Safe Bayesian Optimization for the Control of High-Dimensional Embodied Systems
Yunyue Wei, Zeji Yi, Hongda Li, Saraswati Soedarmadji, Yanan Sui
TL;DR
HdSafeBO tackles safe optimization of high-dimensional embodied-control policies by marrying isometric dimension reduction with a local, optimistic safety strategy and a trust-region search. It provides probabilistic safety guarantees and a bound on cumulative safety violations while enabling efficient learning even when the input space spans hundreds to thousands of dimensions. The approach is validated on synthetic benchmarks, a high-dimensional musculoskeletal control task, and neural-stimulation induced human motion, where it outperforms strong baselines in both objective quality and safety metrics.
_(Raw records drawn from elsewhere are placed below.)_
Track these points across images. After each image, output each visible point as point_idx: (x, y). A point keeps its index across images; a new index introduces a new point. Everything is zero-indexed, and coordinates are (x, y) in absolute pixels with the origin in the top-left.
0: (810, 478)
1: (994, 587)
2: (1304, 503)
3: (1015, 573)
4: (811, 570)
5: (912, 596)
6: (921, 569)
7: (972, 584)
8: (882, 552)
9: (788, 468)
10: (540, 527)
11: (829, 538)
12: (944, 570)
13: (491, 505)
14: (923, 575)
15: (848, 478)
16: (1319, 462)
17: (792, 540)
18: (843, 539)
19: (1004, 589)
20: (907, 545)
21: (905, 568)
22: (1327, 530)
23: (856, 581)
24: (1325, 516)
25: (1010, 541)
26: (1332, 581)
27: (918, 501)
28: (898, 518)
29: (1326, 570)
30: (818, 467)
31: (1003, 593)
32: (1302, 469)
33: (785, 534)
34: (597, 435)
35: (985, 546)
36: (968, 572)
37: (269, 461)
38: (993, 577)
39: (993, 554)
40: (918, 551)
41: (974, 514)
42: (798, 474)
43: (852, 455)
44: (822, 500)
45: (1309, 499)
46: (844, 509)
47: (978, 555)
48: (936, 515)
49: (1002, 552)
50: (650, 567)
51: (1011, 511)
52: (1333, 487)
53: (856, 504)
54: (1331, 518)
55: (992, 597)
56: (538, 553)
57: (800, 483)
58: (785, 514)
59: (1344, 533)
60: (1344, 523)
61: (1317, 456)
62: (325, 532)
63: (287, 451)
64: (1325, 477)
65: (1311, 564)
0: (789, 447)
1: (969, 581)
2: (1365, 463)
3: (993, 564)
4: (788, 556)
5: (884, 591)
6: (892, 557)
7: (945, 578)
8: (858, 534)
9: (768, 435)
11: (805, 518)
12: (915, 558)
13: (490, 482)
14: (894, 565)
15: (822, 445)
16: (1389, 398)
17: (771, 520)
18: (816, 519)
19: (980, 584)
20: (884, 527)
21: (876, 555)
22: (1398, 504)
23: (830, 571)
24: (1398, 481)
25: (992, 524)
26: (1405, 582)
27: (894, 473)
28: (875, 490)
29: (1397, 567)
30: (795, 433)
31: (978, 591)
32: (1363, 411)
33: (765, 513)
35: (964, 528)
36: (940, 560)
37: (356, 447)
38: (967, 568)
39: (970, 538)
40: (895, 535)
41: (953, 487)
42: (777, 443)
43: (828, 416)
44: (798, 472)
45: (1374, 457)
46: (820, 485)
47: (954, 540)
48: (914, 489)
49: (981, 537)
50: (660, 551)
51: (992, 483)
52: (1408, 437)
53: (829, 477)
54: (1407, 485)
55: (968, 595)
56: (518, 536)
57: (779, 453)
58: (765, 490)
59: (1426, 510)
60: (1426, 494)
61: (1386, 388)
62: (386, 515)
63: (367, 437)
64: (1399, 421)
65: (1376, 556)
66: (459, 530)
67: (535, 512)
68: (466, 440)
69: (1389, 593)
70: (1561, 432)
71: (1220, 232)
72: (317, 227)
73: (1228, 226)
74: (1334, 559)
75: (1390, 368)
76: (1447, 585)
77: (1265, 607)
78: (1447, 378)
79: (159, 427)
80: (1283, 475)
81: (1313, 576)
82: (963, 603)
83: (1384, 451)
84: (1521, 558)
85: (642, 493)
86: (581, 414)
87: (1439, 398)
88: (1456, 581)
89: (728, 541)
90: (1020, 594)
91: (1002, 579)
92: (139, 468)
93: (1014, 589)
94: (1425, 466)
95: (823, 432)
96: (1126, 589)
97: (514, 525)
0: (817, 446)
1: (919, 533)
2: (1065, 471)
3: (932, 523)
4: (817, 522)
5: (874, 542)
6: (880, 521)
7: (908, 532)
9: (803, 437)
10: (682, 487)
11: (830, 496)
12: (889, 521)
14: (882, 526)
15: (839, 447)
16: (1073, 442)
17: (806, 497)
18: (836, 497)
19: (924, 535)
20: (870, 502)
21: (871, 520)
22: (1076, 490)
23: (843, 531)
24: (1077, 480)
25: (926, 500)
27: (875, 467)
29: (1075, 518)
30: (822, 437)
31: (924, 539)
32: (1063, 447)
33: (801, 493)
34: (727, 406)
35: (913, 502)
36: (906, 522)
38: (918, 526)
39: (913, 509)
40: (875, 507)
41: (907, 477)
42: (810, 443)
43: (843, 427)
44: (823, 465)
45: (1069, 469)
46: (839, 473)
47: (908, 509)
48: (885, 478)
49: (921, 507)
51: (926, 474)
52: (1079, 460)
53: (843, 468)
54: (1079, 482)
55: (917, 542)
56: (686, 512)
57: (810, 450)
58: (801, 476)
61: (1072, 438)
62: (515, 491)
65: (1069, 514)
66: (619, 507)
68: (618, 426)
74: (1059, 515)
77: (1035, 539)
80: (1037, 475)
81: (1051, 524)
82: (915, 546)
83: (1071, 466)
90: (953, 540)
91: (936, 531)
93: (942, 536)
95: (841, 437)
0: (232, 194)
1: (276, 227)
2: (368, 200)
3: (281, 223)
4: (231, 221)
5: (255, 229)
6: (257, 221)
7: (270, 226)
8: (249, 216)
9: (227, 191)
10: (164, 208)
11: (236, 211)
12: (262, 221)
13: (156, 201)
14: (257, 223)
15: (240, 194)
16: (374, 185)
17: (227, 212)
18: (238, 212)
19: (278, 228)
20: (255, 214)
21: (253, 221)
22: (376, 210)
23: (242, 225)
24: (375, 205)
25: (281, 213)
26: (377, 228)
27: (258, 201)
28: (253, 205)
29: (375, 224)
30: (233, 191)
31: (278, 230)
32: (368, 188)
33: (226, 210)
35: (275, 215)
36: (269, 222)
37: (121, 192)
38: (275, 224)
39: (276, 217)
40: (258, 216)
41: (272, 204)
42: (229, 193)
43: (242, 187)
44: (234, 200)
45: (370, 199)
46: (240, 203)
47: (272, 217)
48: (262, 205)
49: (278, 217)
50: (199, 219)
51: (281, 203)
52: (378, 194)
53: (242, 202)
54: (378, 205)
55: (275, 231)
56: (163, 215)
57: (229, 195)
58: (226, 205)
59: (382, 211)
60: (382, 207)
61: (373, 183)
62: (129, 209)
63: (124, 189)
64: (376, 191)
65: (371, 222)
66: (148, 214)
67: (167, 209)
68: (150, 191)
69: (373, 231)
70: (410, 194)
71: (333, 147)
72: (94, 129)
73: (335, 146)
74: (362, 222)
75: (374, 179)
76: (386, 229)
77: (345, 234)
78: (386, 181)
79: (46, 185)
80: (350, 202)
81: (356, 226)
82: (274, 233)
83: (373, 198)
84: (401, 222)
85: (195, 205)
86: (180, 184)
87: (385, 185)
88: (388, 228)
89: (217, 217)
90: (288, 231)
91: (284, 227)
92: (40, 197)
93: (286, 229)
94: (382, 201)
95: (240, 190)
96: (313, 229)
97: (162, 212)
This framework advances practical online safe optimization for complex, high-dimensional robotic systems and human-robot interaction scenarios.
Abstract
Learning to move is a primary goal for animals and robots, where ensuring safety is often important when optimizing control policies on the embodied systems. For complex tasks such as the control of human or humanoid control, the high-dimensional parameter space adds complexity to the safe optimization effort. Current safe exploration algorithms exhibit inefficiency and may even become infeasible with large high-dimensional input spaces. Furthermore, existing high-dimensional constrained optimization methods neglect safety in the search process. In this paper, we propose High-dimensional Safe Bayesian Optimization with local optimistic exploration (HdSafeBO), a novel approach designed to handle high-dimensional sampling problems under probabilistic safety constraints. We introduce a local optimistic strategy to efficiently and safely optimize the objective function, providing a probabilistic safety guarantee and a cumulative safety violation bound. Through the use of isometric embedding, HdSafeBO addresses problems ranging from a few hundred to several thousand dimensions while maintaining safety guarantees. To our knowledge, HdSafeBO is the first algorithm capable of optimizing the control of high-dimensional musculoskeletal systems with high safety probability. We also demonstrate the real-world applicability of HdSafeBO through its use in the safe online optimization of neural stimulation induced human motion control.